_Directions_. The records underneath are to be repeated exactly, with the pictures left out.
(Material provided begins)
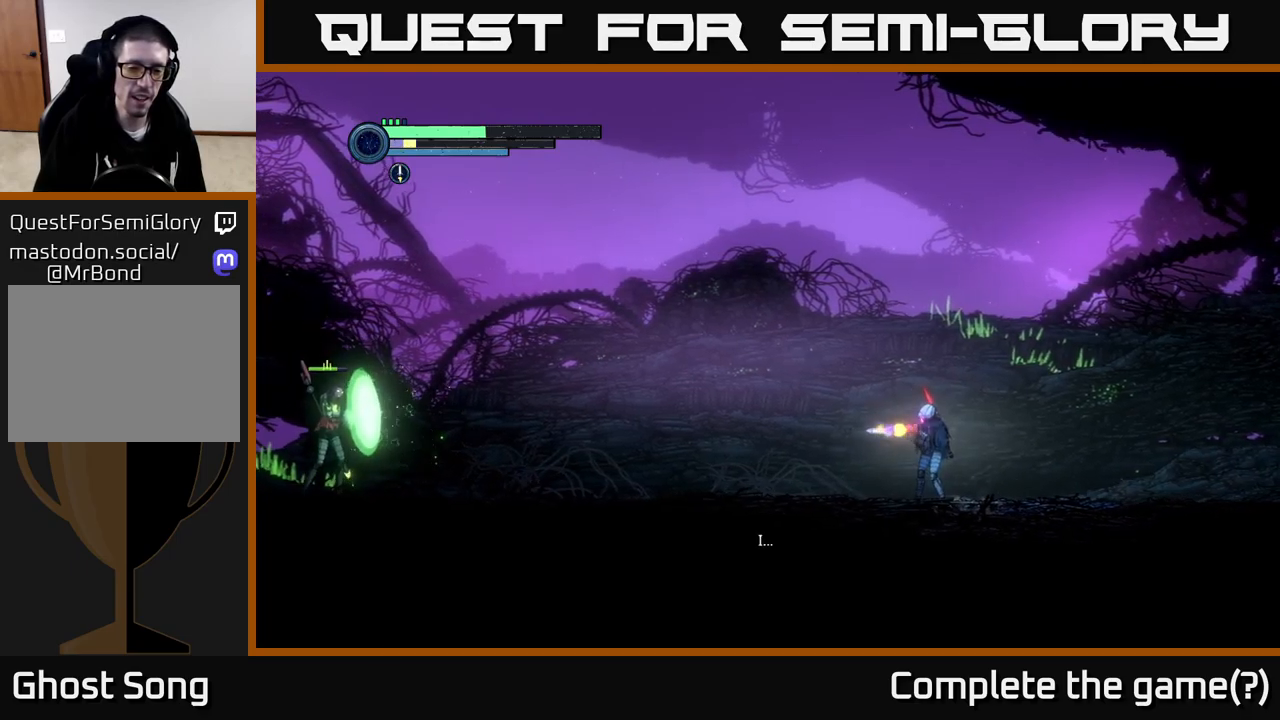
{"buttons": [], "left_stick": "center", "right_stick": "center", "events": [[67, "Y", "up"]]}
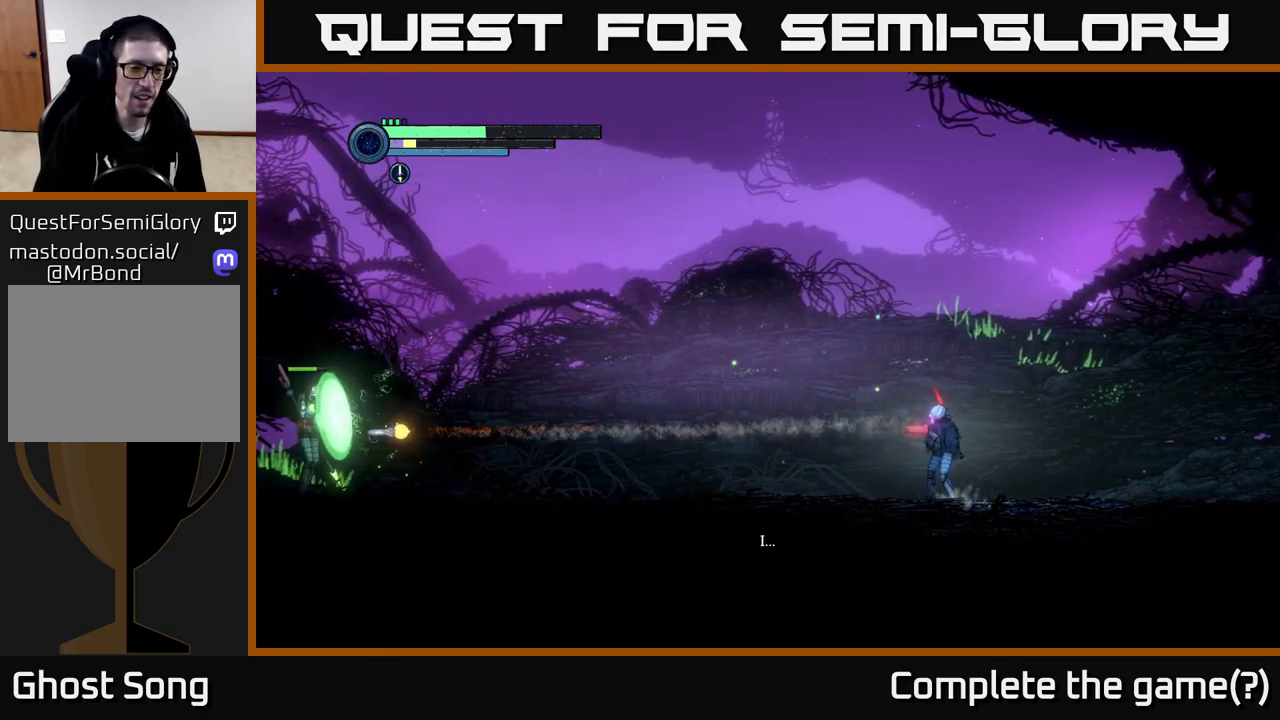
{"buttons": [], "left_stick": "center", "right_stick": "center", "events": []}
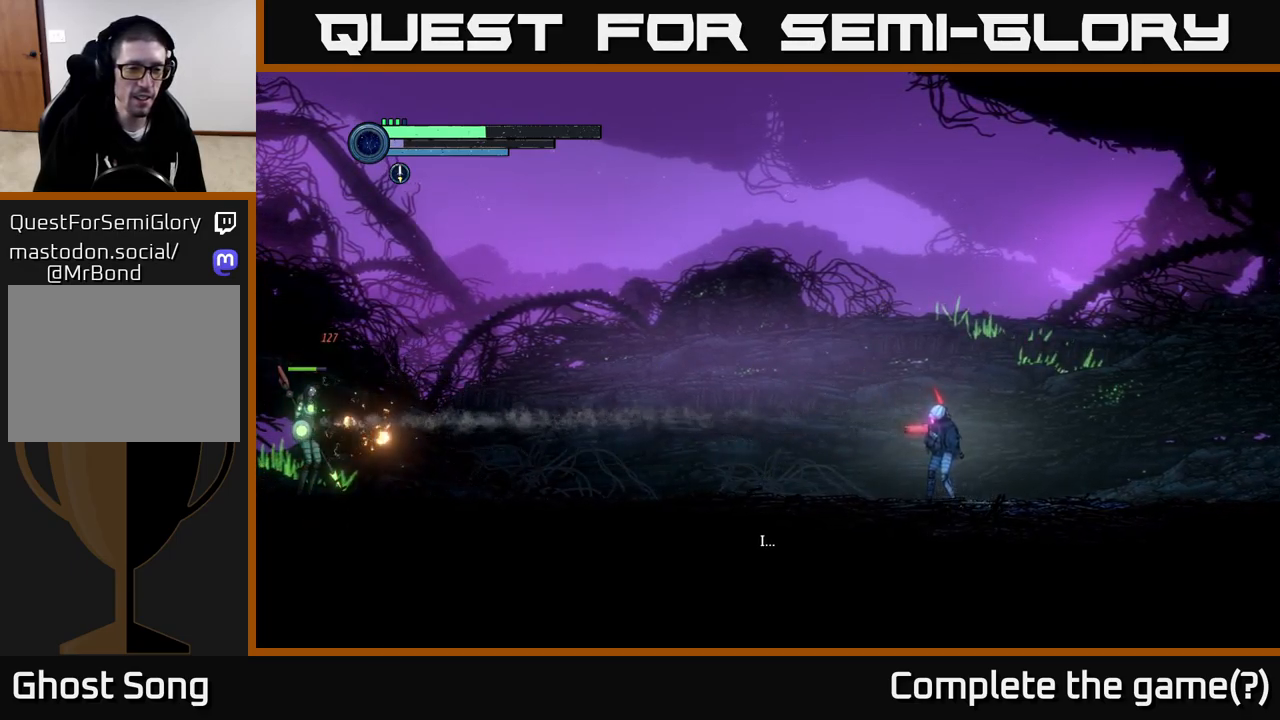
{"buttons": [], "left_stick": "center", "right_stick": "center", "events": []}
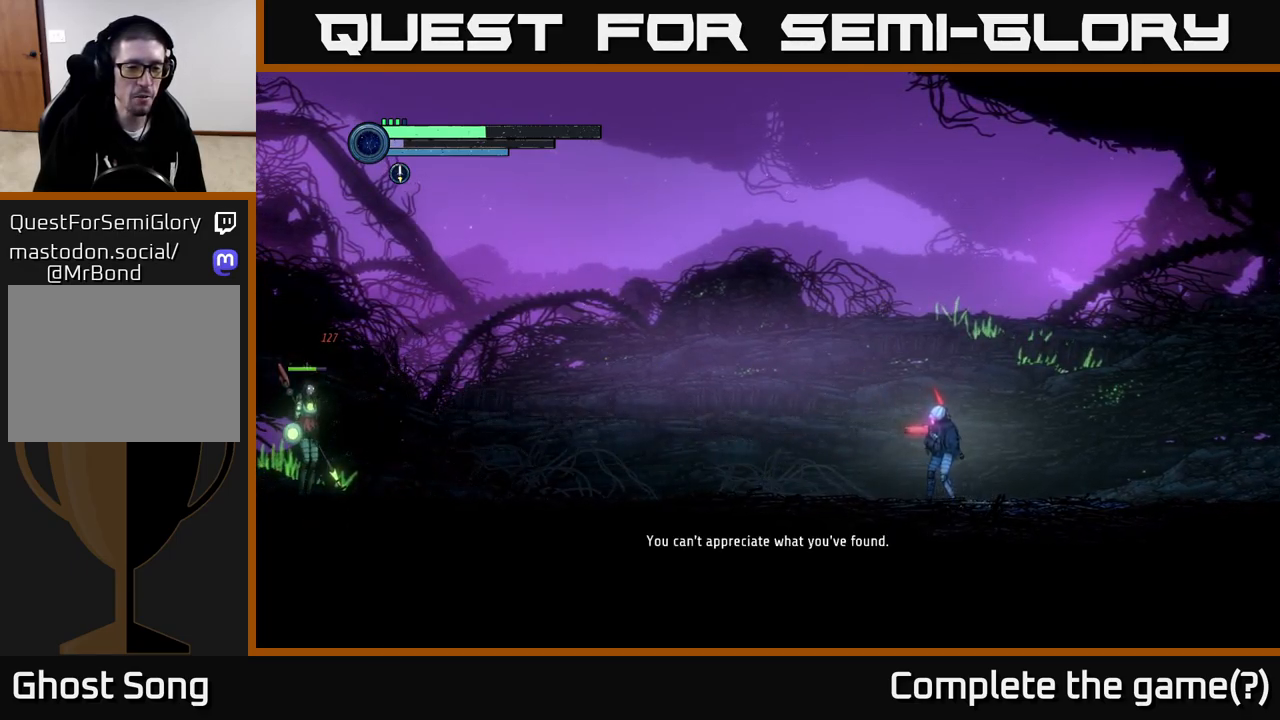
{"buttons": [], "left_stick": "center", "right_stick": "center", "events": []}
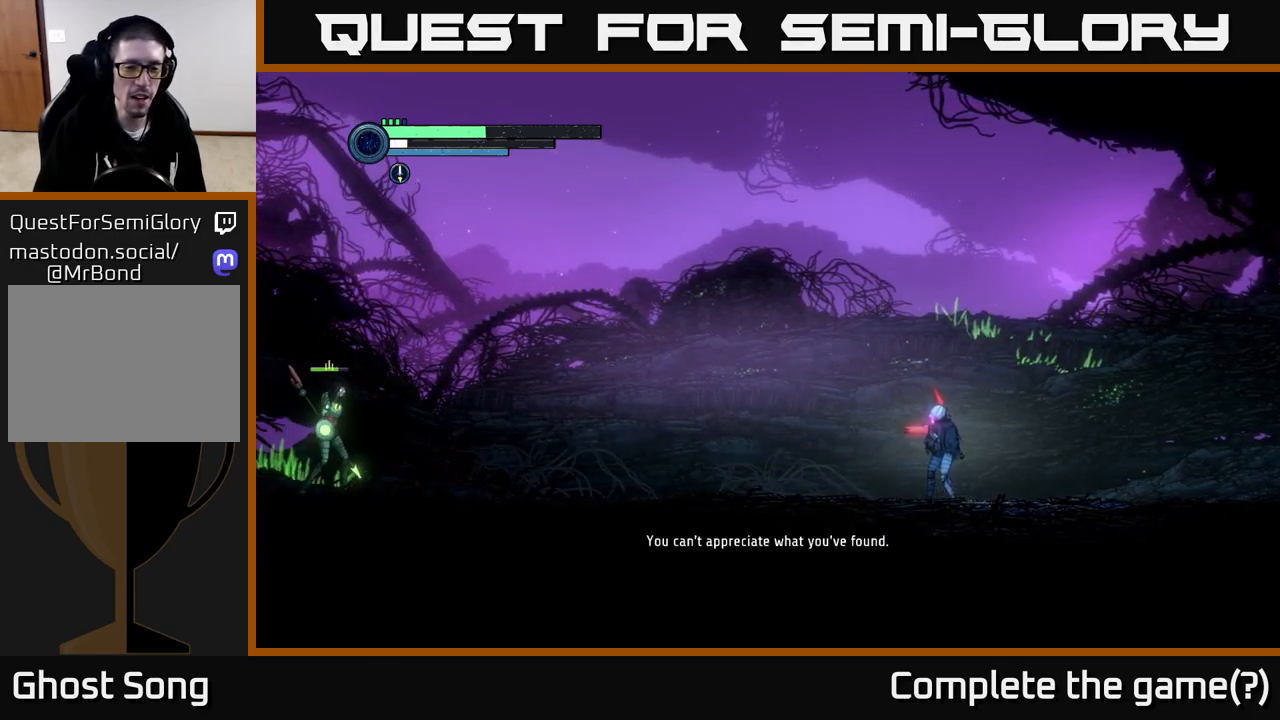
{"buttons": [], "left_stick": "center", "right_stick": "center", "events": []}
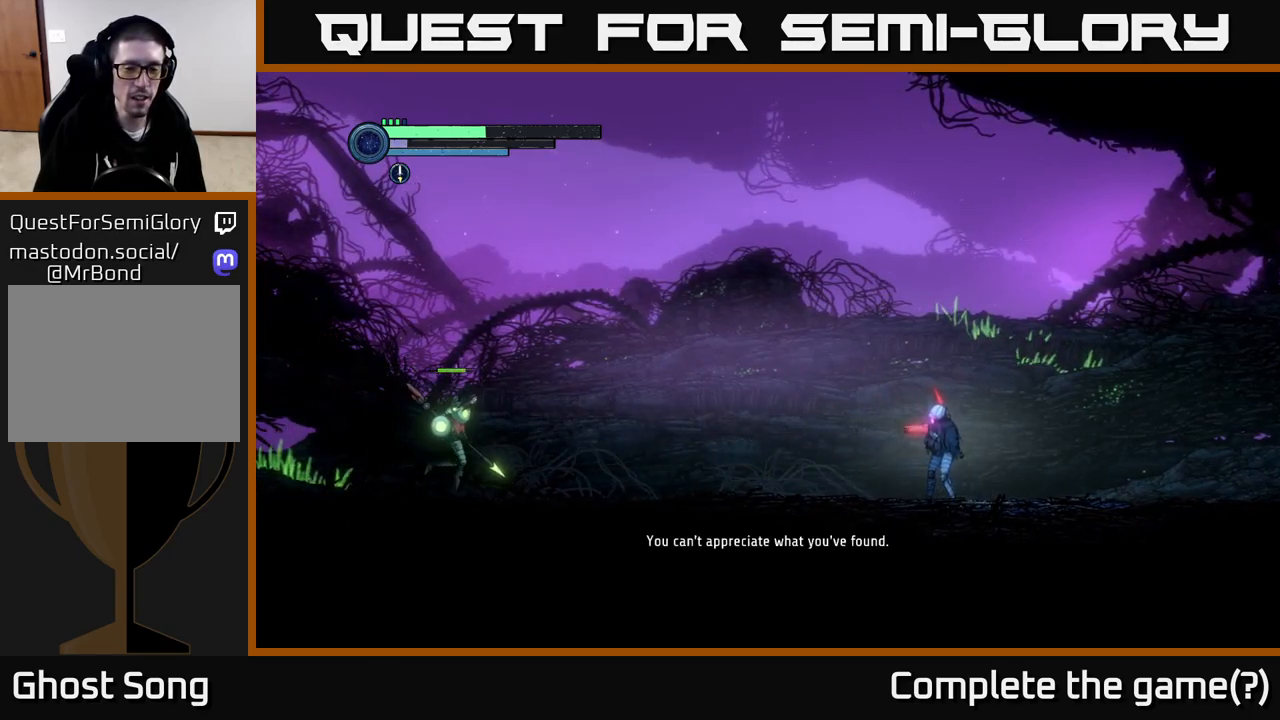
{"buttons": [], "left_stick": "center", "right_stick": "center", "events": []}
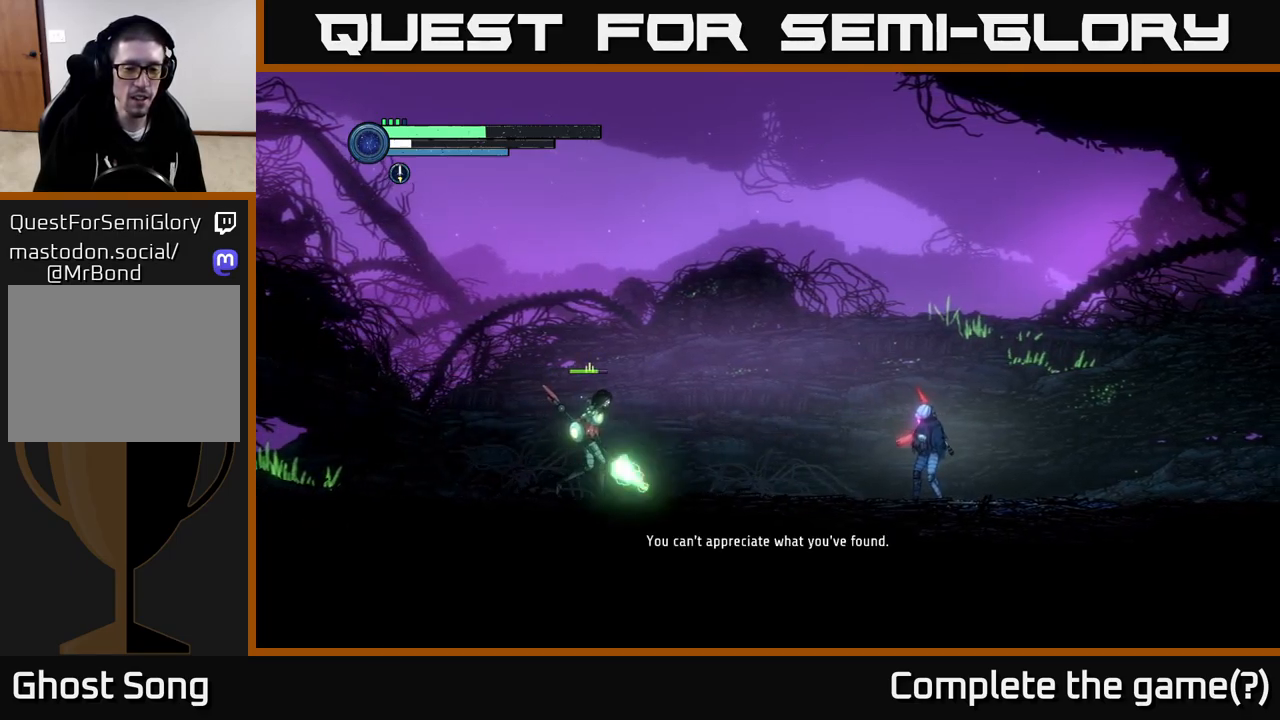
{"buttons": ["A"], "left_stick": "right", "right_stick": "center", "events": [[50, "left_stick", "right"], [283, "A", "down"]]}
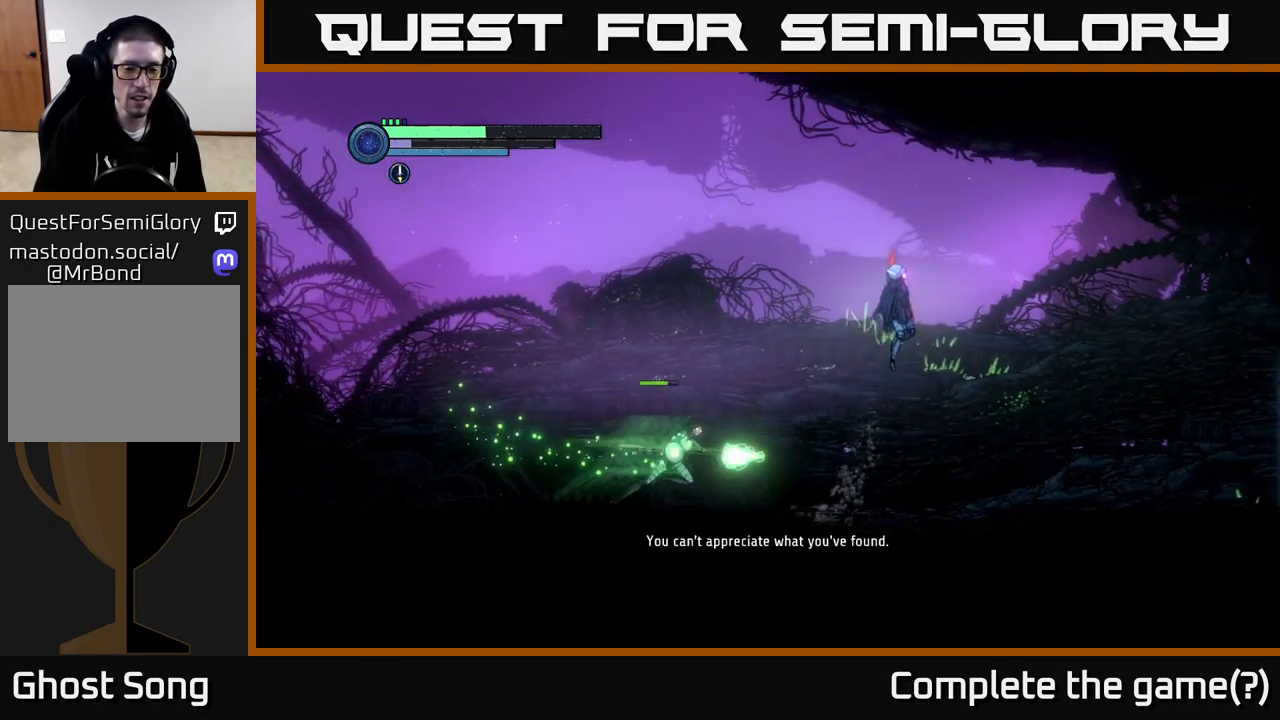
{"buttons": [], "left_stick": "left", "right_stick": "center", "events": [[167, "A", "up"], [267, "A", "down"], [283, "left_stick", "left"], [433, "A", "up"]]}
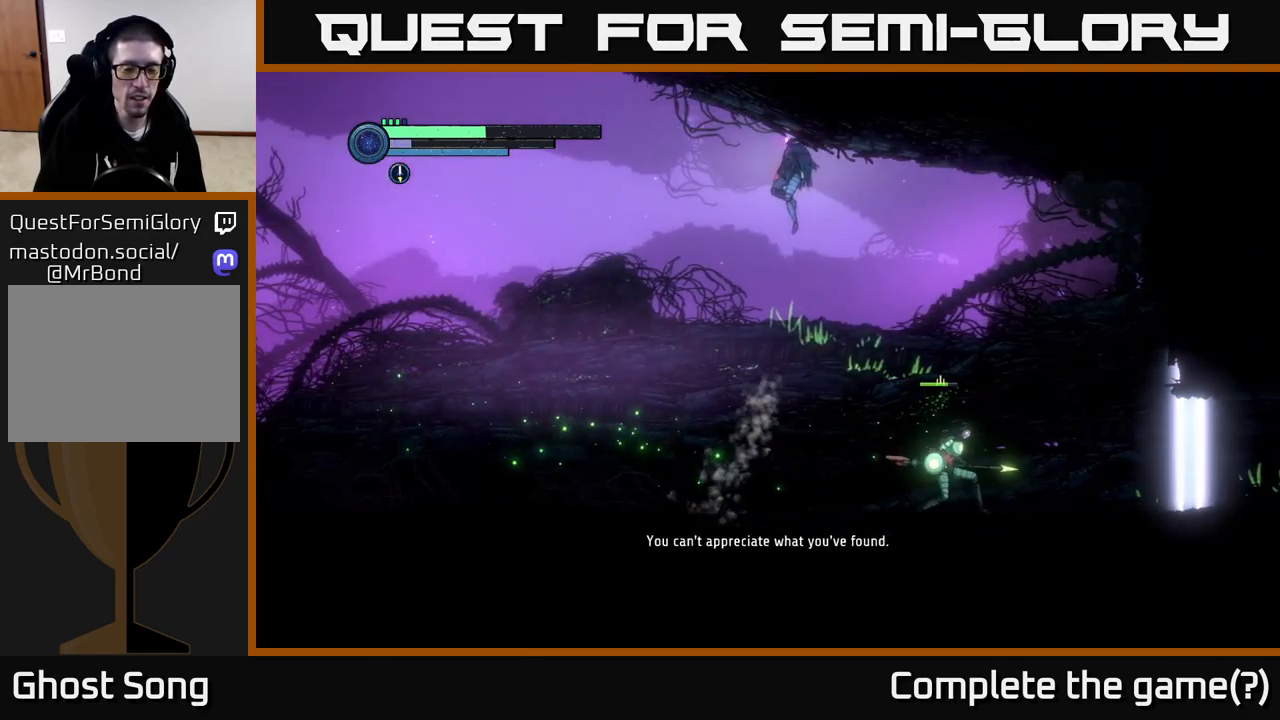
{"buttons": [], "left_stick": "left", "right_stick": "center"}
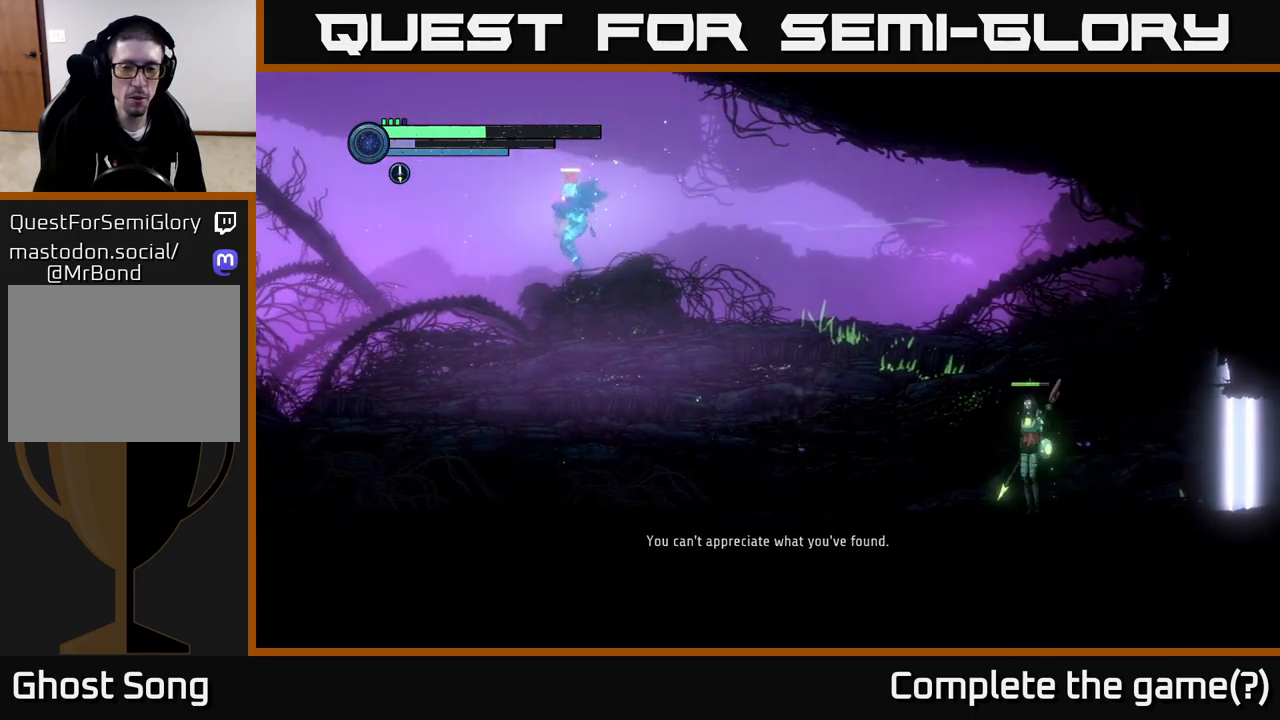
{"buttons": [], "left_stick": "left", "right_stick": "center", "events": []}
(Material provided ends)
_Finished task_.
{"buttons": [], "left_stick": "center", "right_stick": "center", "events": [[67, "Y", "up"]]}
{"buttons": [], "left_stick": "center", "right_stick": "center", "events": []}
{"buttons": [], "left_stick": "center", "right_stick": "center", "events": []}
{"buttons": [], "left_stick": "center", "right_stick": "center", "events": []}
{"buttons": [], "left_stick": "center", "right_stick": "center", "events": []}
{"buttons": [], "left_stick": "center", "right_stick": "center", "events": []}
{"buttons": ["A"], "left_stick": "right", "right_stick": "center", "events": [[50, "left_stick", "right"], [283, "A", "down"]]}
{"buttons": [], "left_stick": "left", "right_stick": "center", "events": [[167, "A", "up"], [267, "A", "down"], [283, "left_stick", "left"], [433, "A", "up"]]}
{"buttons": [], "left_stick": "left", "right_stick": "center"}
{"buttons": [], "left_stick": "left", "right_stick": "center", "events": []}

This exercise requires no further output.